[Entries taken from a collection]
· · · ·
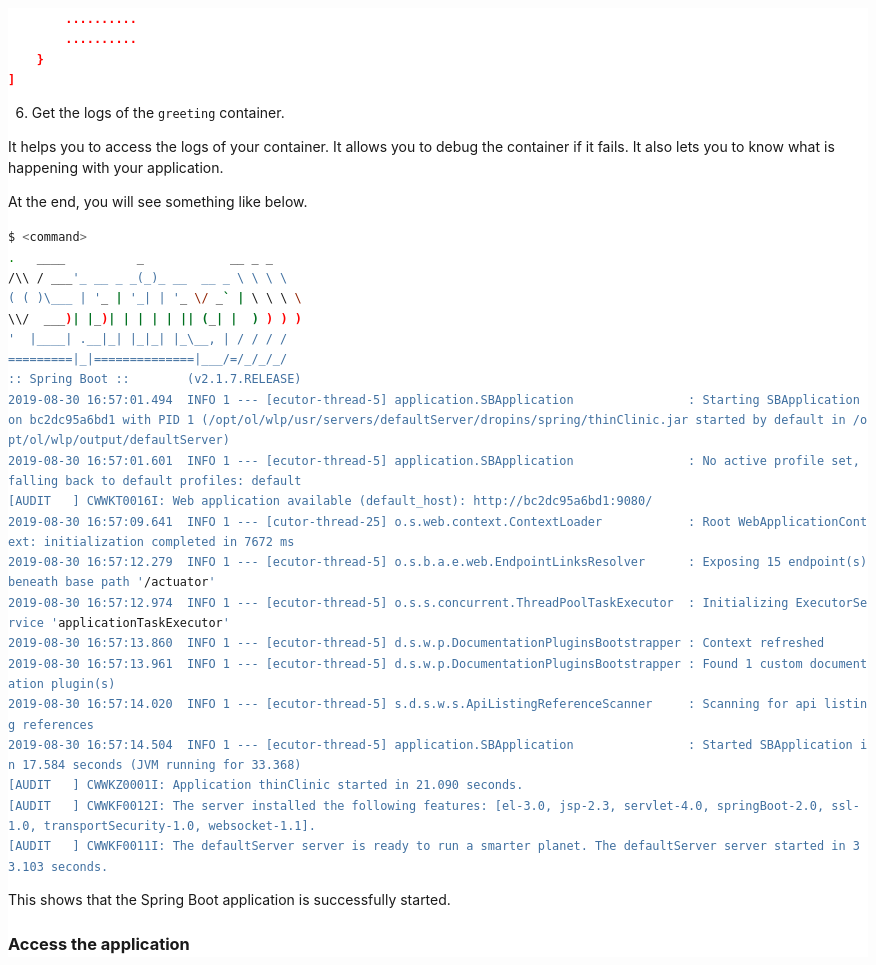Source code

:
 ```json
        ..........
        ..........
    }
]
```

6. Get the logs of the `greeting` container.

It helps you to access the logs of your container. It allows you to debug the container if it fails. It also lets you to know what is happening with your application.

At the end, you will see something like below.

```bash
$ <command>
.   ____          _            __ _ _
/\\ / ___'_ __ _ _(_)_ __  __ _ \ \ \ \
( ( )\___ | '_ | '_| | '_ \/ _` | \ \ \ \
\\/  ___)| |_)| | | | | || (_| |  ) ) ) )
'  |____| .__|_| |_|_| |_\__, | / / / /
=========|_|==============|___/=/_/_/_/
:: Spring Boot ::        (v2.1.7.RELEASE)
2019-08-30 16:57:01.494  INFO 1 --- [ecutor-thread-5] application.SBApplication                : Starting SBApplication on bc2dc95a6bd1 with PID 1 (/opt/ol/wlp/usr/servers/defaultServer/dropins/spring/thinClinic.jar started by default in /opt/ol/wlp/output/defaultServer)
2019-08-30 16:57:01.601  INFO 1 --- [ecutor-thread-5] application.SBApplication                : No active profile set, falling back to default profiles: default
[AUDIT   ] CWWKT0016I: Web application available (default_host): http://bc2dc95a6bd1:9080/
2019-08-30 16:57:09.641  INFO 1 --- [cutor-thread-25] o.s.web.context.ContextLoader            : Root WebApplicationContext: initialization completed in 7672 ms
2019-08-30 16:57:12.279  INFO 1 --- [ecutor-thread-5] o.s.b.a.e.web.EndpointLinksResolver      : Exposing 15 endpoint(s) beneath base path '/actuator'
2019-08-30 16:57:12.974  INFO 1 --- [ecutor-thread-5] o.s.s.concurrent.ThreadPoolTaskExecutor  : Initializing ExecutorService 'applicationTaskExecutor'
2019-08-30 16:57:13.860  INFO 1 --- [ecutor-thread-5] d.s.w.p.DocumentationPluginsBootstrapper : Context refreshed
2019-08-30 16:57:13.961  INFO 1 --- [ecutor-thread-5] d.s.w.p.DocumentationPluginsBootstrapper : Found 1 custom documentation plugin(s)
2019-08-30 16:57:14.020  INFO 1 --- [ecutor-thread-5] s.d.s.w.s.ApiListingReferenceScanner     : Scanning for api listing references
2019-08-30 16:57:14.504  INFO 1 --- [ecutor-thread-5] application.SBApplication                : Started SBApplication in 17.584 seconds (JVM running for 33.368)
[AUDIT   ] CWWKZ0001I: Application thinClinic started in 21.090 seconds.
[AUDIT   ] CWWKF0012I: The server installed the following features: [el-3.0, jsp-2.3, servlet-4.0, springBoot-2.0, ssl-1.0, transportSecurity-1.0, websocket-1.1].
[AUDIT   ] CWWKF0011I: The defaultServer server is ready to run a smarter planet. The defaultServer server started in 33.103 seconds.
```

This shows that the Spring Boot application is successfully started.

### Access the application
· · · ·
* **YOUR ASSIGNMENT**:
Leave images out of the retyped records; keep all else exact.

* **WRITTEN SOLUTION**:
Source code

:
 ```json
        ..........
        ..........
    }
]
```

6. Get the logs of the `greeting` container.

It helps you to access the logs of your container. It allows you to debug the container if it fails. It also lets you to know what is happening with your application.

At the end, you will see something like below.

```bash
$ <command>
.   ____          _            __ _ _
/\\ / ___'_ __ _ _(_)_ __  __ _ \ \ \ \
( ( )\___ | '_ | '_| | '_ \/ _` | \ \ \ \
\\/  ___)| |_)| | | | | || (_| |  ) ) ) )
'  |____| .__|_| |_|_| |_\__, | / / / /
=========|_|==============|___/=/_/_/_/
:: Spring Boot ::        (v2.1.7.RELEASE)
2019-08-30 16:57:01.494  INFO 1 --- [ecutor-thread-5] application.SBApplication                : Starting SBApplication on bc2dc95a6bd1 with PID 1 (/opt/ol/wlp/usr/servers/defaultServer/dropins/spring/thinClinic.jar started by default in /opt/ol/wlp/output/defaultServer)
2019-08-30 16:57:01.601  INFO 1 --- [ecutor-thread-5] application.SBApplication                : No active profile set, falling back to default profiles: default
[AUDIT   ] CWWKT0016I: Web application available (default_host): http://bc2dc95a6bd1:9080/
2019-08-30 16:57:09.641  INFO 1 --- [cutor-thread-25] o.s.web.context.ContextLoader            : Root WebApplicationContext: initialization completed in 7672 ms
2019-08-30 16:57:12.279  INFO 1 --- [ecutor-thread-5] o.s.b.a.e.web.EndpointLinksResolver      : Exposing 15 endpoint(s) beneath base path '/actuator'
2019-08-30 16:57:12.974  INFO 1 --- [ecutor-thread-5] o.s.s.concurrent.ThreadPoolTaskExecutor  : Initializing ExecutorService 'applicationTaskExecutor'
2019-08-30 16:57:13.860  INFO 1 --- [ecutor-thread-5] d.s.w.p.DocumentationPluginsBootstrapper : Context refreshed
2019-08-30 16:57:13.961  INFO 1 --- [ecutor-thread-5] d.s.w.p.DocumentationPluginsBootstrapper : Found 1 custom documentation plugin(s)
2019-08-30 16:57:14.020  INFO 1 --- [ecutor-thread-5] s.d.s.w.s.ApiListingReferenceScanner     : Scanning for api listing references
2019-08-30 16:57:14.504  INFO 1 --- [ecutor-thread-5] application.SBApplication                : Started SBApplication in 17.584 seconds (JVM running for 33.368)
[AUDIT   ] CWWKZ0001I: Application thinClinic started in 21.090 seconds.
[AUDIT   ] CWWKF0012I: The server installed the following features: [el-3.0, jsp-2.3, servlet-4.0, springBoot-2.0, ssl-1.0, transportSecurity-1.0, websocket-1.1].
[AUDIT   ] CWWKF0011I: The defaultServer server is ready to run a smarter planet. The defaultServer server started in 33.103 seconds.
```

This shows that the Spring Boot application is successfully started.

### Access the application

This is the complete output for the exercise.